> [PASSAGE]
---

NEW BUSINESS ENVIRONMENT
As they spend more time in India, foreign companies feel a lesser need to have partners, and share profits and control. This is especially the case when they want to expand faster than their Indian partners. For example, American automation giant Honeywell split from the Tatas in 2004 and went solo in India, as it felt the market had greater potential than the JV was tapping; and going solo would give it greater focus and comfort while investing. “Most JVs are meant to fall apart at some point in time, and the reasons for this are not blinding insights,” says Ashish Singh, chairman, Bain & Company India. “The life of JVs is what they normally call the ‘seven-year itch’, beyond which there are many reasons for conflicts between partners,” says Hemendra Kothari, chairman, DSP Blackrock. Kothari, who was a partner in DSP Merrill Lynch, a JV with Merrill Lynch, exited the venture in 2009, after 14 years. Even Hero Honda, which endured for 27 years, could not escape that inevitability. Company insiders say Honda, the Japanese partner, wanted a greater say in decision-making, particularly in sourcing parts from original equipment manufacturers (OEMs), which the Munjal family wasn’t willing to concede. “Friends and associates of the Munjals control substantial part of Hero Honda’s OEM business,” says an institutional investor who has tracked the company for about two decades. Another point of disagreement was over expansion: the Munjals wanted to expand abroad, but Honda wanted to keep it to India only. “There can’t be two leaders in a company,” says Modi of JVs in general. Both partners felt confident going solo, which they might not have in the past. Honda has had a 100% subsidiary in India since 2000, and agreed to exit Hero Honda at a 50% discount to market price. The Munjals understand the Indian market, and feel they can source technology and build their research team. “Mathematics has not found a way where two people can own 51% each in the same company,” says Kotak.
DIFFERENCE OF OPINION
Most JVs come unhinged due to differences in aspirations and approaches. A case in point is HDFC-Chubb General Insurance. In 2007, the Indian company called off its JV with The Chubb Corporation, the world’s largest non-life insurance company, after five years due to differences on pace of growth. “Chubb had a low appetite for risk in India,” says a person who advised HDFC on the split. “This became a bone of contention between the partners. It became a barrier for the JV’s rapid roll out, especially in the commercial segment.” Singh of Bain says the 2008-09 financial crisis saw a number of foreign companies temporarily reduce their focus on emerging markets. “In some cases, this strained relationships with local partners,” he says. “Sometimes, too little success leads to frustration, impacting the JV’s durability.” Investment banking officials say the Godrej Group is getting impatient with the slow progress of its Rs 450 crore JV with Hershey, at a time when the chocolates category is registering good growth. In its fourth year, the US company has only launched its popular chocolate syrup, while Godrej has contributed a number of brands to the JV under its Nutrine portfolio, they point out. Godrej has a history of broken JVs. In the nineties, Godrej Soaps broke its JV with Procter & Gamble after four years as it felt its brands like Cinthol were getting the short shrift. In the early-2000s, white goods major Godrej & Boyce and GE Appliances parted ways; and a tie up with Pillsbury to market wheat flour was called off. And, more recently, its consumer goods flagship, Godrej Consumer Products, bought Sara Lee’s 51% in Godrej Sara Lee, ending a 15-year JV.

---

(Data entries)
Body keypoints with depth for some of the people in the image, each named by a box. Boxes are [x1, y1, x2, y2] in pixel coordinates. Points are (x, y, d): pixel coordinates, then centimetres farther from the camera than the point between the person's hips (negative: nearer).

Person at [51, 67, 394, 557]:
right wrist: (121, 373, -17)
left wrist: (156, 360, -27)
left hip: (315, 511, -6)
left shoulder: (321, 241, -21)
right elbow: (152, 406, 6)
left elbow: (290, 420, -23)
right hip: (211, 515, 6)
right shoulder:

---

Resume the passage about joint ventures in India from its final sentence.

JV TEMPLATE
Joint ventures are good for a finite period of time, says Adi Godrej, chairman, Godrej Group. “They are not forever and they should not even be,” he says, adding that JVs are forged with a specific objective. “Over a period of time, each partner learns what it set out to do and it’s time to move on.” Godrej, however, still believes that JVs are useful for resources and growth. There will always be reasons to start JVs, but, in the coming years, their need could reduce across many sectors. And so will their numbers. “In sectors where regulation is still extensive, and knowledge of the political and administrative landscape is critical, the need for JVs will remain,” says Singh of Bain. “Also, where special skills/technology is a big issue.” He cites the example of the boiler, turbine and generator segment in the power sector, where almost all players have JVs. Similarly, sectors requiring elaborate sales and distribution networks will continue to see JVs being signed. A template for a successful JV entails three things: the partners are clear about their strategic objectives, they know their respective responsibilities, and they trust each other. “It is obvious that a JV must have a thoughtthrough pre-nuptial plan,” says Singh of Bain. “But what is needed — and sometimes, it is not so obvious — is a certain degree of flexibility, which will be called on at some point to keep the JV intact and successful.”